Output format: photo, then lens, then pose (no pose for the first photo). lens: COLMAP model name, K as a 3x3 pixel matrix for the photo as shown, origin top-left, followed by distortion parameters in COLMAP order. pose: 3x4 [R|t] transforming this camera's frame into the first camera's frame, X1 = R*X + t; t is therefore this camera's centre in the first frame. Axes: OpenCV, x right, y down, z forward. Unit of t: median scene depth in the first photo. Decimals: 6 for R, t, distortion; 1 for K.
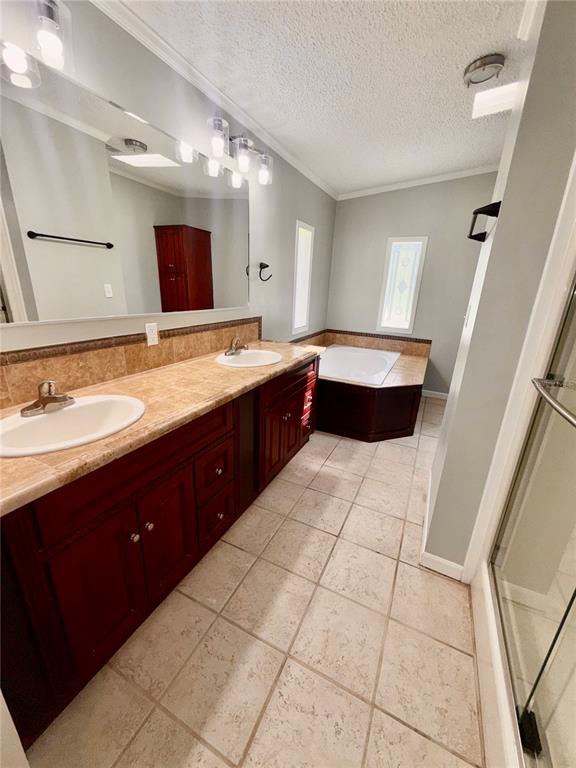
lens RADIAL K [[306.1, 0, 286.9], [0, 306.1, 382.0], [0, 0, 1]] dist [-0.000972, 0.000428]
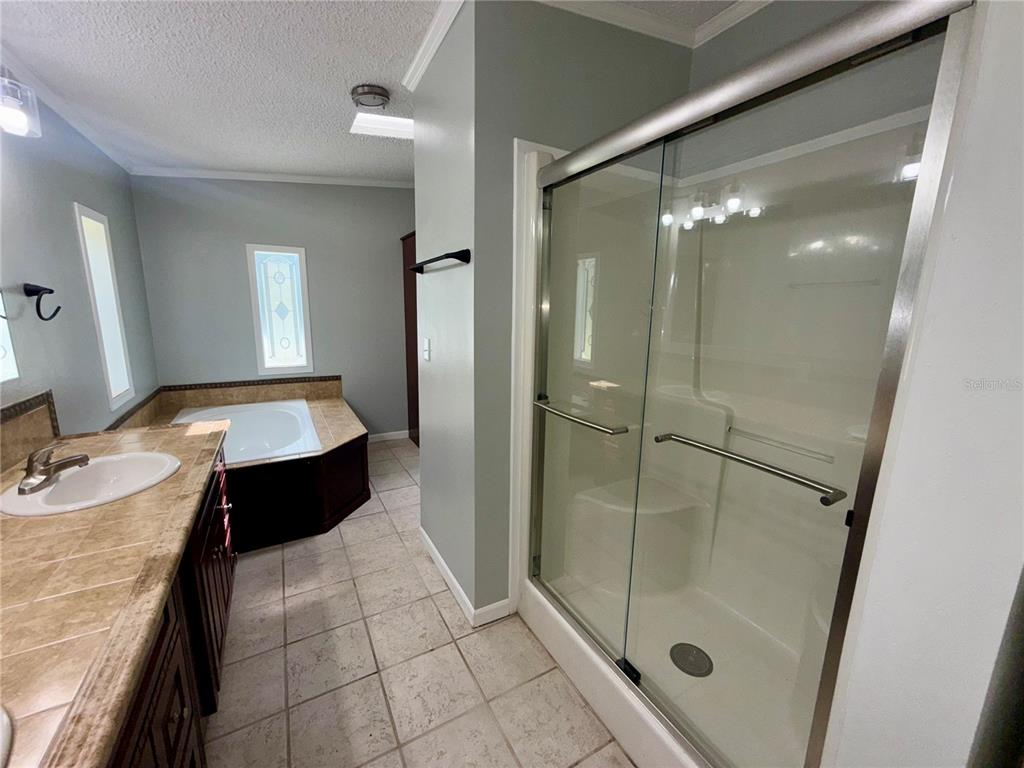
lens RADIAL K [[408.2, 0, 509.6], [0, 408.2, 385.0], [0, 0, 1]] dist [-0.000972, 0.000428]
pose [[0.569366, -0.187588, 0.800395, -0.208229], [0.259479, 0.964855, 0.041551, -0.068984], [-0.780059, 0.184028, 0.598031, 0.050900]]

▸ TASK GOAL
Set down the data above word for word, leaving every picture out.

▸ TASK RESPONSE
Output format: photo, then lens, then pose (no pose for the first photo). lens: COLMAP model name, K as a 3x3 pixel matrix for the photo as shown, origin top-left, followed by distortion parameters in COLMAP order. pose: 3x4 [R|t] transforming this camera's frame into the first camera's frame, X1 = R*X + t; t is therefore this camera's centre in the first frame. Axes: OpenCV, x right, y down, z forward. Unit of t: median scene depth in the first photo. Decimals: 6 for R, t, distortion; 1 for K.
lens RADIAL K [[306.1, 0, 286.9], [0, 306.1, 382.0], [0, 0, 1]] dist [-0.000972, 0.000428]
lens RADIAL K [[408.2, 0, 509.6], [0, 408.2, 385.0], [0, 0, 1]] dist [-0.000972, 0.000428]
pose [[0.569366, -0.187588, 0.800395, -0.208229], [0.259479, 0.964855, 0.041551, -0.068984], [-0.780059, 0.184028, 0.598031, 0.050900]]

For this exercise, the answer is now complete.